## Problem to solve
In your copy, reproduce each entry exactly and include no picture.

______

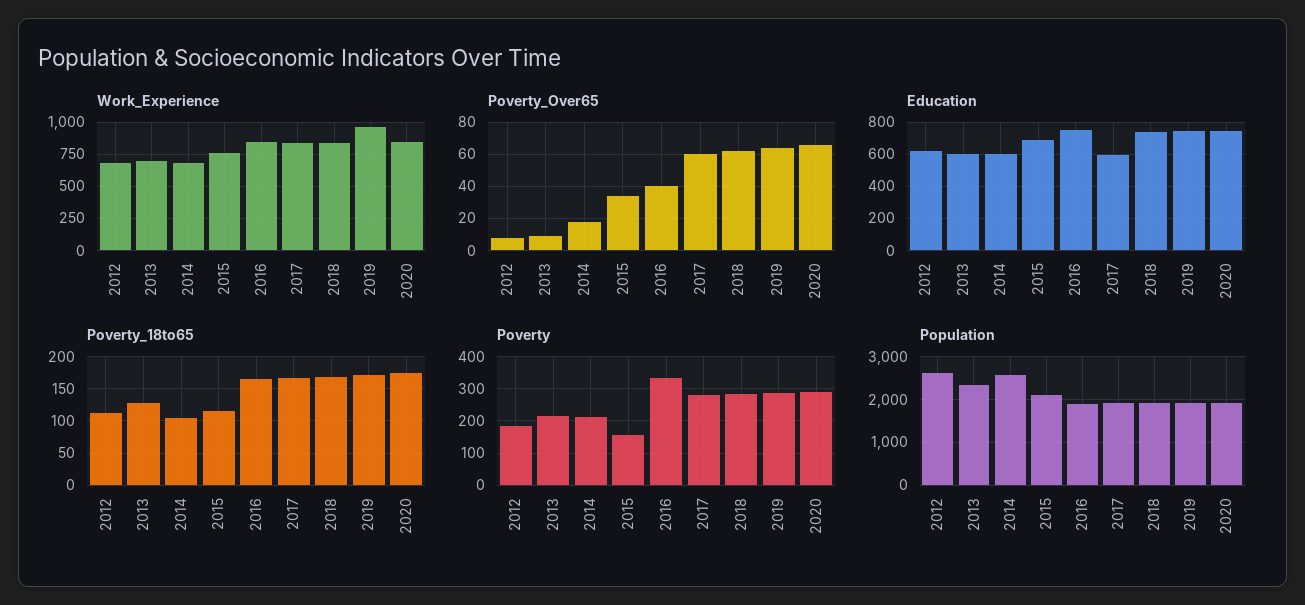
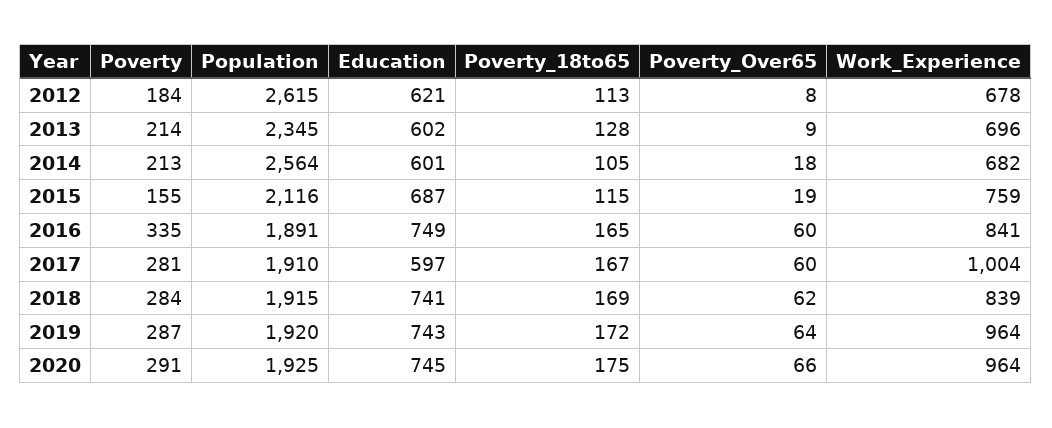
Work_Experience, 2017: 850 -> 1004
Work_Experience, 2020: 850 -> 964
Poverty_Over65, 2015: 35 -> 19
Poverty_Over65, 2016: 40 -> 60

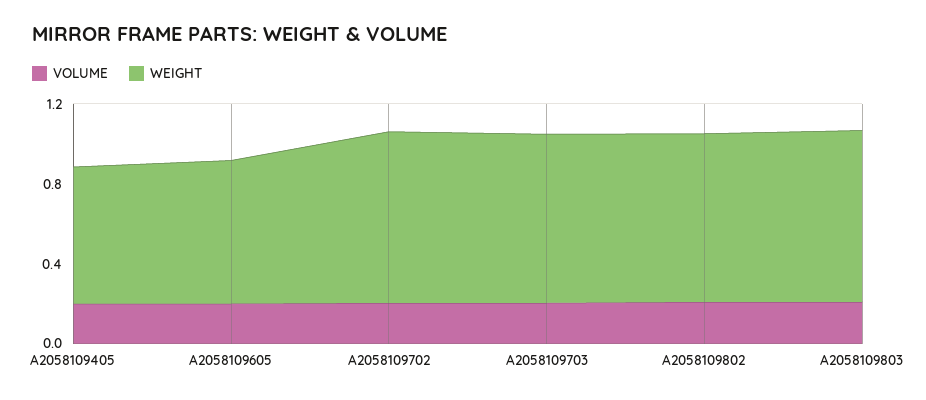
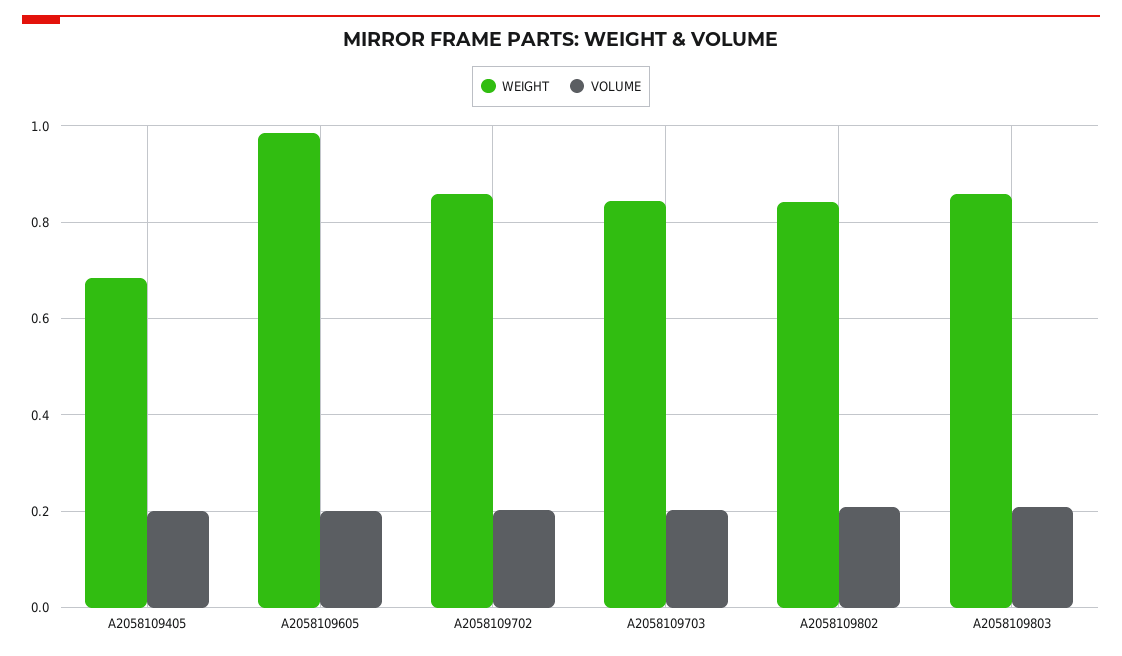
WEIGHT, A2058109605: 0.7 -> 0.98

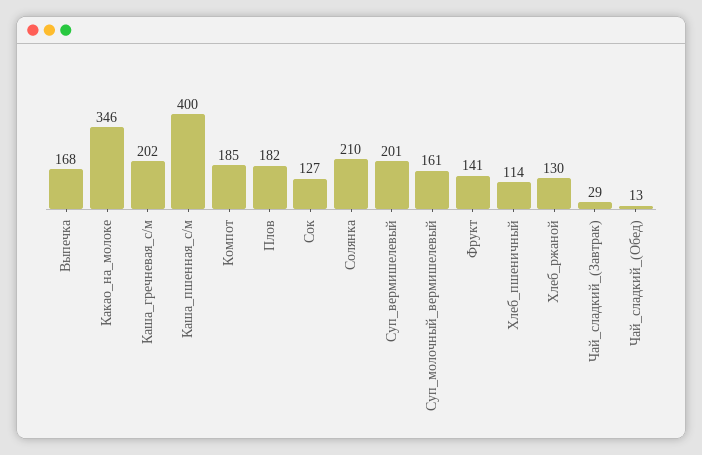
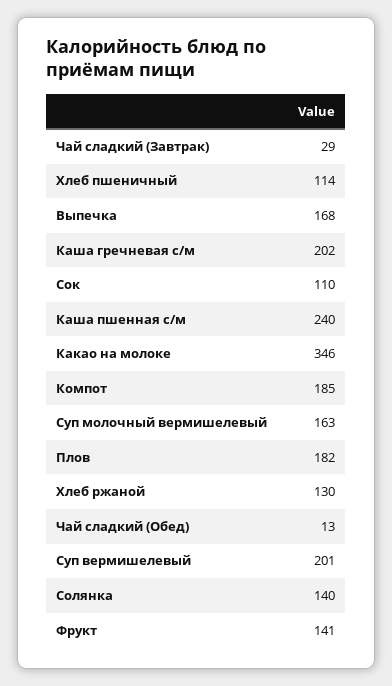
Каша_пшенная_с/м: 400 -> 240
Сок: 127 -> 110
Солянка: 210 -> 140
Суп_молочный_вермишелевый: 161 -> 163

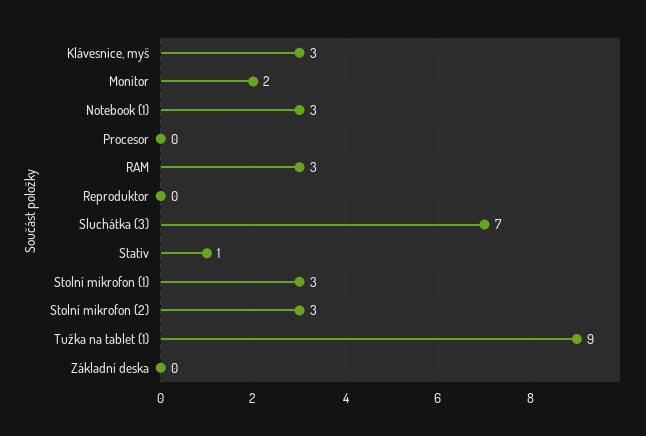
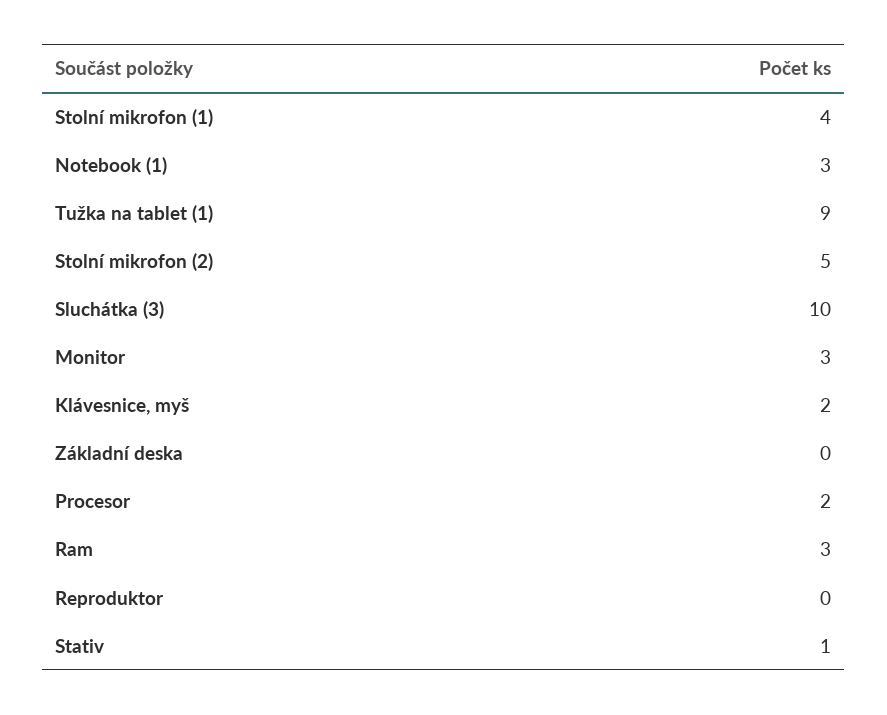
Klávesnice, myš: 3 -> 2
Monitor: 2 -> 3
Procesor: 0 -> 2
Sluchátka (3): 7 -> 10
Stolní mikrofon (1): 3 -> 4
Stolní mikrofon (2): 3 -> 5

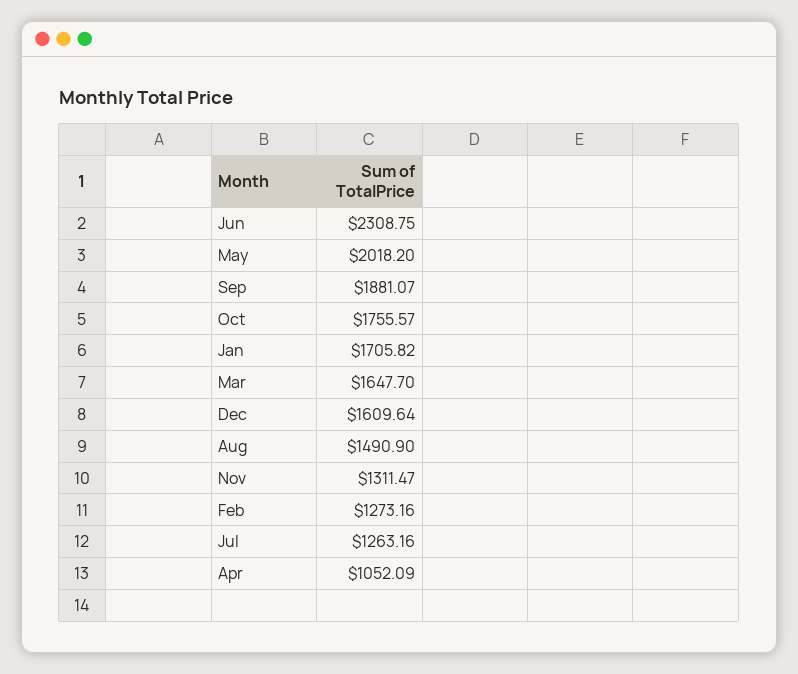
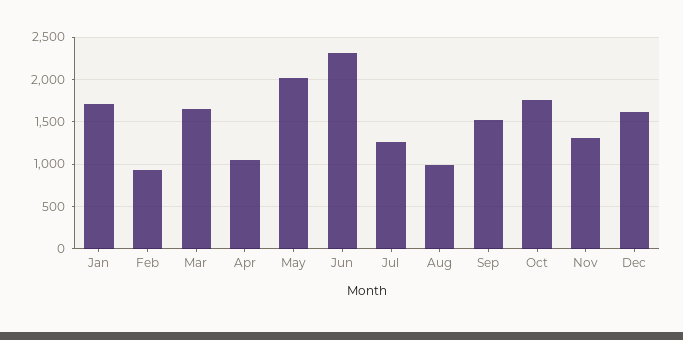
Sep: 1881.07 -> 1500
Aug: 1490.9 -> 1000
Feb: 1273.16 -> 900

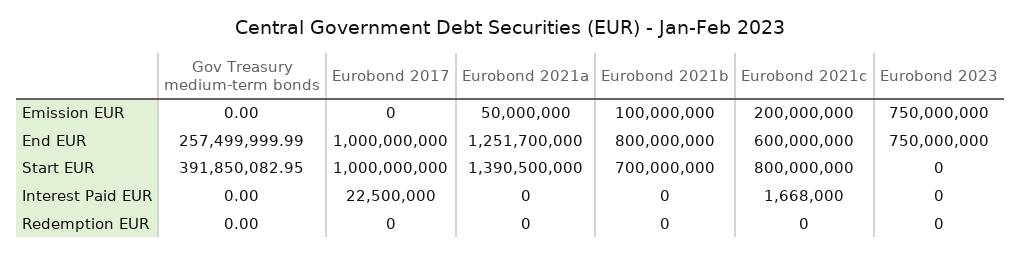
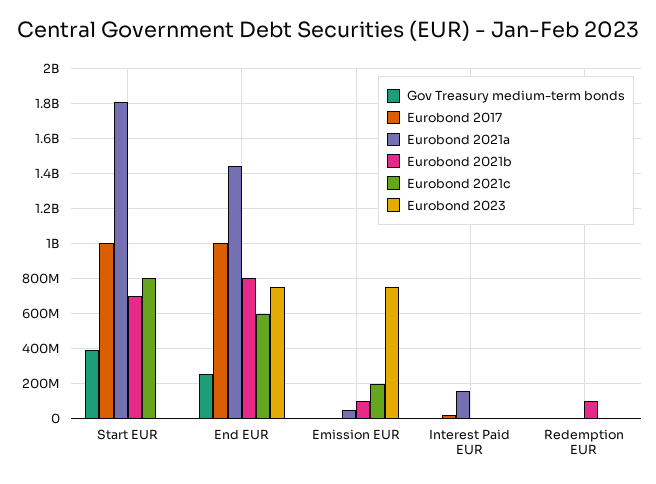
Eurobond 2021a, End EUR: 1251700000 -> 1450000000
Eurobond 2021a, Start EUR: 1390500000 -> 1800000000
Eurobond 2021a, Interest Paid EUR: 0 -> 150000000
Eurobond 2021b, Redemption EUR: 0 -> 100000000

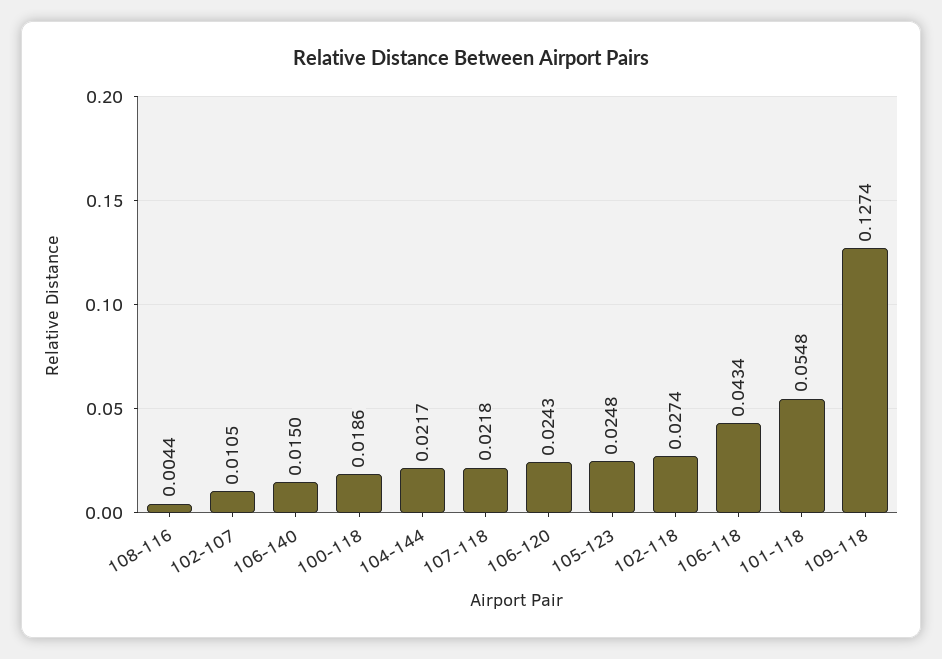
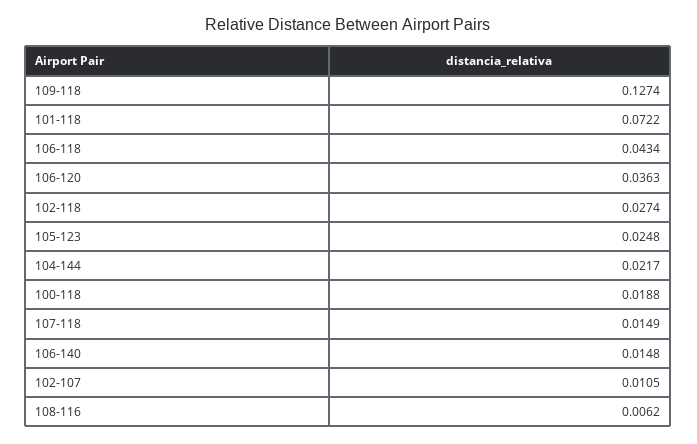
108-116: 0.0044 -> 0.0062
106-140: 0.015 -> 0.0148
100-118: 0.0186 -> 0.0188
107-118: 0.0218 -> 0.0149
106-120: 0.0243 -> 0.0363
101-118: 0.0548 -> 0.0722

______

## Solution to this exercise
Work_Experience, 2017: 850 -> 1004
Work_Experience, 2020: 850 -> 964
Poverty_Over65, 2015: 35 -> 19
Poverty_Over65, 2016: 40 -> 60

WEIGHT, A2058109605: 0.7 -> 0.98

Каша_пшенная_с/м: 400 -> 240
Сок: 127 -> 110
Солянка: 210 -> 140
Суп_молочный_вермишелевый: 161 -> 163

Klávesnice, myš: 3 -> 2
Monitor: 2 -> 3
Procesor: 0 -> 2
Sluchátka (3): 7 -> 10
Stolní mikrofon (1): 3 -> 4
Stolní mikrofon (2): 3 -> 5

Sep: 1881.07 -> 1500
Aug: 1490.9 -> 1000
Feb: 1273.16 -> 900

Eurobond 2021a, End EUR: 1251700000 -> 1450000000
Eurobond 2021a, Start EUR: 1390500000 -> 1800000000
Eurobond 2021a, Interest Paid EUR: 0 -> 150000000
Eurobond 2021b, Redemption EUR: 0 -> 100000000

108-116: 0.0044 -> 0.0062
106-140: 0.015 -> 0.0148
100-118: 0.0186 -> 0.0188
107-118: 0.0218 -> 0.0149
106-120: 0.0243 -> 0.0363
101-118: 0.0548 -> 0.0722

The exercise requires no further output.